May under the gun on Brexit deal
Brit PM’s ‘Plan B’ attacked my lawmakers
LONDON — Prime Minister Theresa May is determined to get a tweaked version of her rejected European Union divorce deal through Parliament. British lawmakers have other ideas — lots of other ideas.
May’s Conservative government is headed for a showdown with Parliament next week, when lawmakers get to vote on the prime minister’s latest proposal, and can try to amend it to send her in another direction.
After the divorce agreement struck between the U.K. government and the bloc was resoundingly rejected last week, May held talks with government and opposition politicians and came up with a “Plan B” — one that looked remarkably similar to her Plan A.

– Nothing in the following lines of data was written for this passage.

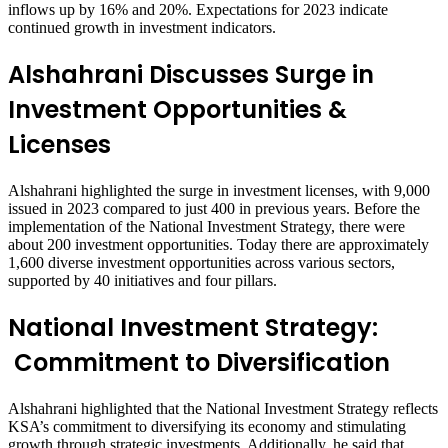
inflows up by 16% and 20%. Expectations for 2023 indicate
continued growth in investment indicators.
Alshahrani Discusses
Surge in
Investment Opportunities &
Licenses
Alshahrani highlighted the surge in investment licenses, with 9,000
issued in 2023 compared to just 400 in previous years. Before the
implementation of the National Investment Strategy, there were
about 200 investment opportunities. Today there are approximately
1,600 diverse investment opportunities across various sectors,
supported by 40 initiatives and four pillars.
National Investment Strategy:
Commitment to Diversification
Alshahrani highlighted that the National Investment Strategy reflects
KSA’s commitment to diversifying its economy and stimulating
growth through strategic investments. Additionally, he said that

May told the House of Commons on Monday that she was aiming to win lawmakers’ backing for her deal after securing changes from the EU to a contentious Irish border measure.
The bloc insists that it won’t renegotiate the withdrawal agreement. And opposition lawmakers say the scale of May’s defeat last week — 432 votes to 202 — shows she must radically alter her deal if it is to have any hope of approval.
But Parliament is deeply divided about what changes to make. Pro-Brexit lawmakers want to remove the Irish “backstop,” an insurance policy that would constrain British trade policy in order to ensure there are no customs checks between the U.K.’s Northern Ireland and EU member Ireland. Pro-EU legislators want May to lift her insistence that Brexit means quitting the EU’s single market and customs union.
Amid the impasse, one thing is in short supply: time.
Britain is due to leave the EU on March 29, with or without a divorce deal.